Adv Perit Dial. 1993;9:62-4.
This study was performed to evaluate the use of the glucose concentration versus glucose absorption in the dialysate to estimate ultrafiltration efficacy. In 26 patients (16 men, 10 women) on continuous ambulatory peritoneal dialysis, a total of 128 dwells were investigated. Each dwell lasted 5 hours, using 2 L of peritoneal dialysis fluid containing 140 mmol/L glucose. After the dwell, the removed peritoneal dialysis fluid was weighted. The concentrations of creatinine and glucose and the total amount of glucose were analyzed. The mean concentration of dialysate glucose for the whole group after a 5-hour dwell was 38.9 +/- 8.9 (SD) mmol/L. The ultrafiltration volume was inversely correlated to the glucose absorbed (r = -0.59, p = 0.002), but was not significantly correlated to the glucose concentration in the dialysate (r = 0.40, p = 0.057). The ultrafiltration volume was not related to the creatinine concentration in the dialysate or the body weight. The average dialysate glucose did not change during a one-year observation time. Patients with diabetes mellitus had significantly lower glucose absorption than nondiabetics (p = 0.045), and patients with low ultrafiltration efficacy had significantly greater glucose absorption than those with normal and high ultrafiltration (p = 0.038). There was no difference between those who had those who had not suffered from peritonitis. The results indicate that the glucose absorption from the dialysis fluid is the best parameter to calculate the peritoneal ultrafiltration efficacy and not the glucose concentration currently used.

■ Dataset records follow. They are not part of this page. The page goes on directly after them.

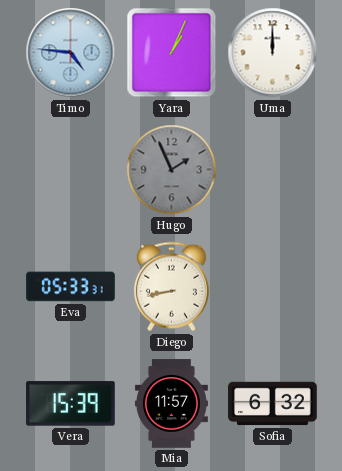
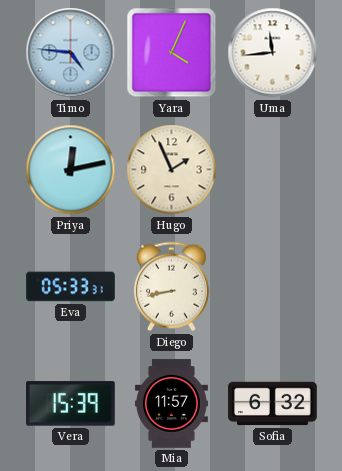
Yara: 1:04 -> 4:04
Uma: 12:00 -> 11:44
Priya: none -> 12:13
Hugo dial: grey -> cream
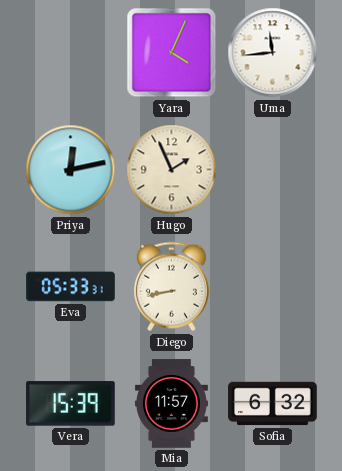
Timo: 4:46 -> none
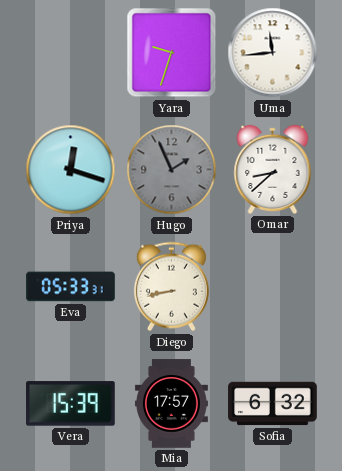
Yara: 4:04 -> 9:33
Priya: 12:13 -> 12:18
Hugo dial: cream -> grey
Omar: none -> 8:38
Mia: 11:57 -> 17:57
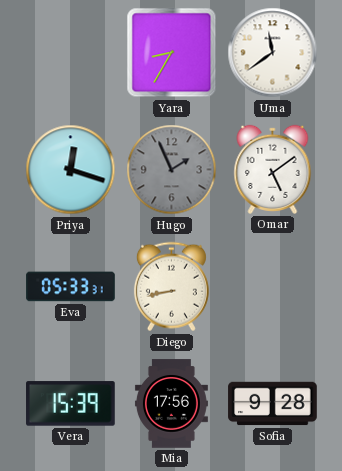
Yara: 9:33 -> 8:35
Uma: 11:44 -> 11:39
Omar: 8:38 -> 5:09
Mia: 17:57 -> 17:56
Sofia: 6:32 -> 9:28
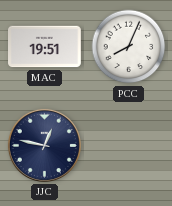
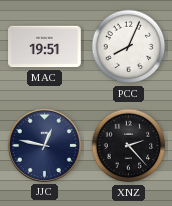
XNZ: none -> 2:23
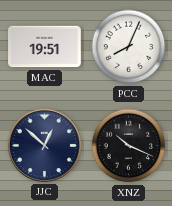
JJC: 12:47 -> 12:52
XNZ: 2:23 -> 10:19
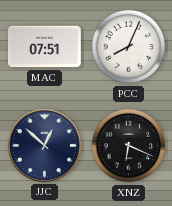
MAC: 19:51 -> 07:51
XNZ: 10:19 -> 6:19
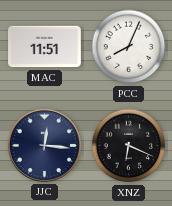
MAC: 07:51 -> 11:51
JJC: 12:52 -> 12:16
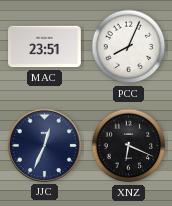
MAC: 11:51 -> 23:51
JJC: 12:16 -> 12:34
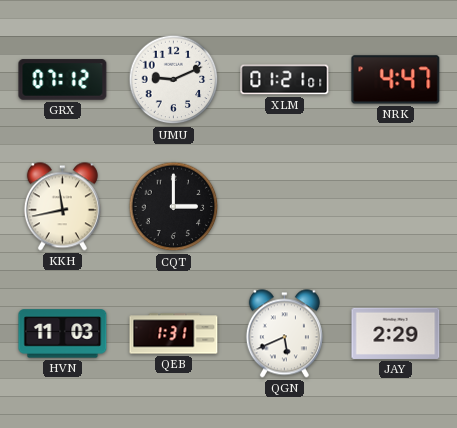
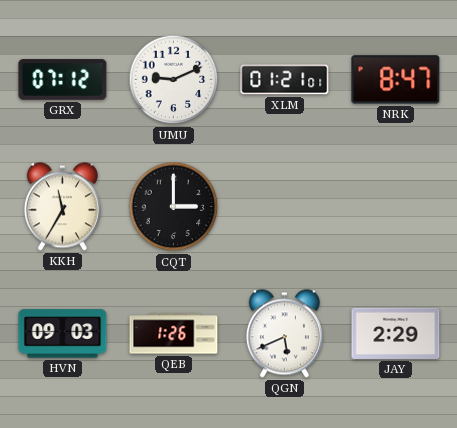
NRK: 4:47 -> 8:47
KKH: 11:43 -> 11:35
HVN: 11:03 -> 09:03
QEB: 1:31 -> 1:26
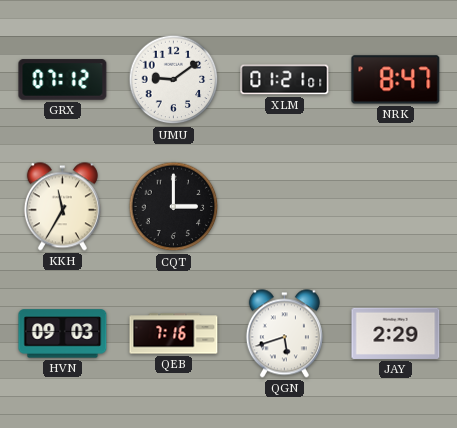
UMU: 9:11 -> 9:09
QEB: 1:26 -> 7:16
QGN: 5:41 -> 5:42
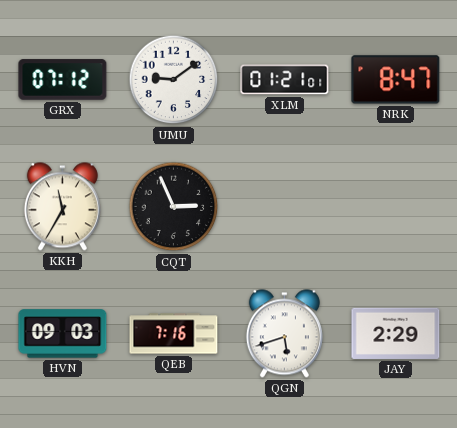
CQT: 3:00 -> 2:56
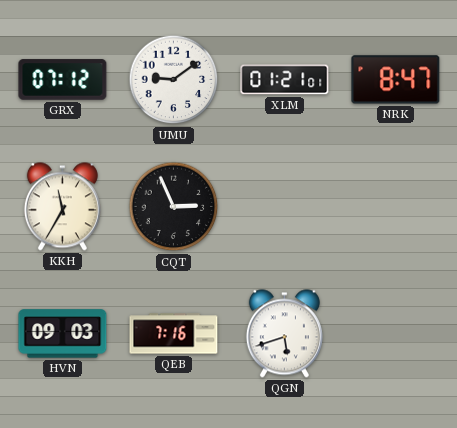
JAY: 2:29 -> none
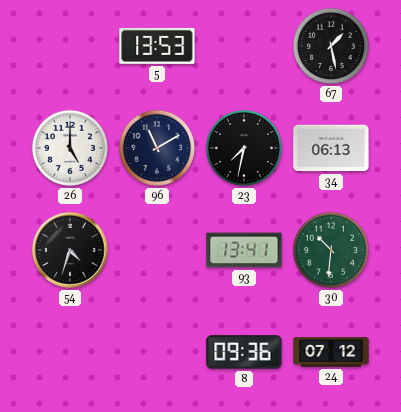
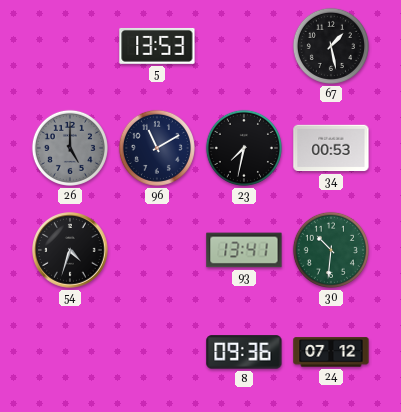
26 dial: white -> grey
34: 06:13 -> 00:53
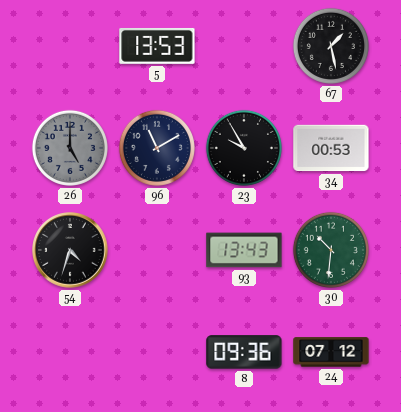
23: 7:32 -> 9:55
93: 13:41 -> 13:43
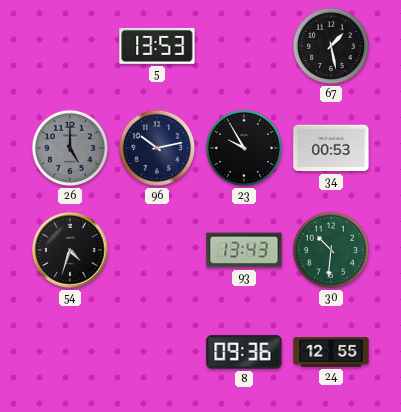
96: 11:10 -> 10:13
24: 07:12 -> 12:55
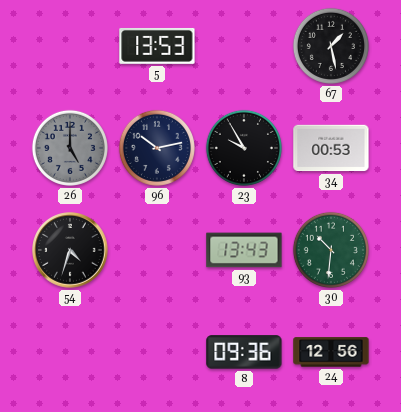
24: 12:55 -> 12:56
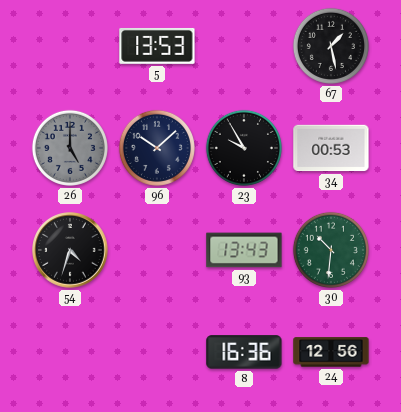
96: 10:13 -> 10:08
8: 09:36 -> 16:36
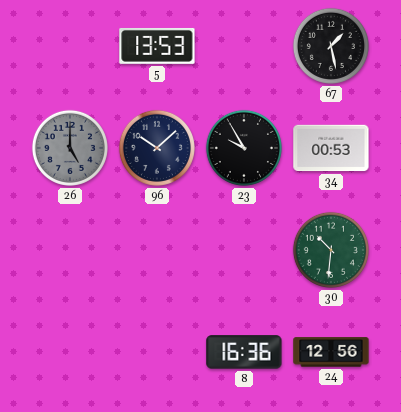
54: 4:33 -> none
93: 13:43 -> none
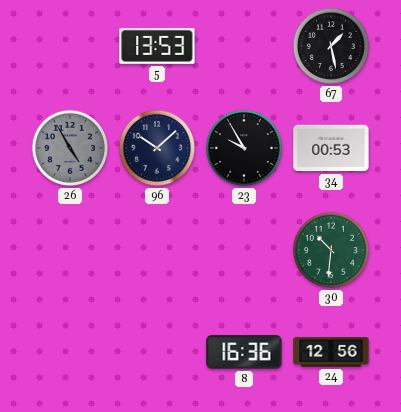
26: 5:00 -> 4:55
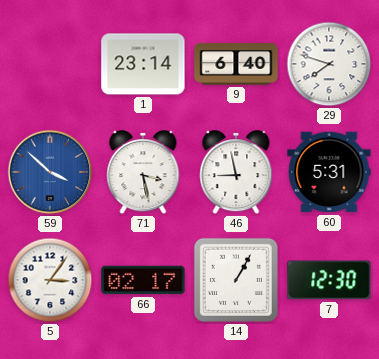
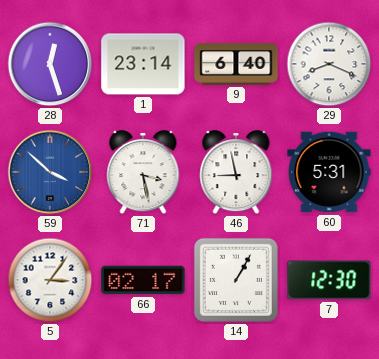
28: none -> 12:27
29: 7:48 -> 8:19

本研究旨在评估利用透析液中的葡萄糖浓度与葡萄糖吸收量来估计超滤效果。对26例持续非卧床腹膜透析患者(16例男性,10例女性)共进行了128次透析观察。每次透析持续5小时,使用2L含140mmol/L葡萄糖的腹膜透析液。透析结束后,对排出的腹膜透析液进行称重,并分析其中肌酐、葡萄糖的浓度以及葡萄糖总量。5小时透析后,全组透析液葡萄糖平均浓度为38.9±8.9(标准差)mmol/L。超滤量与葡萄糖吸收量呈负相关(r = -0.59,p = 0.002),但与透析液中葡萄糖浓度无显著相关性(r = 0.40,p = 0.057)。超滤量与透析液中肌酐浓度或体重无关。在一年的观察期内,透析液葡萄糖平均浓度无变化。糖尿病患者的葡萄糖吸收量显著低于非糖尿病患者(p = 0.045),超滤效果差的患者葡萄糖吸收量显著高于超滤正常和超滤效果好的患者(p = 0.038)。有无腹膜炎患者之间无差异。结果表明,计算腹膜超滤效果的最佳参数是透析液中的葡萄糖吸收量,而非目前使用的葡萄糖浓度。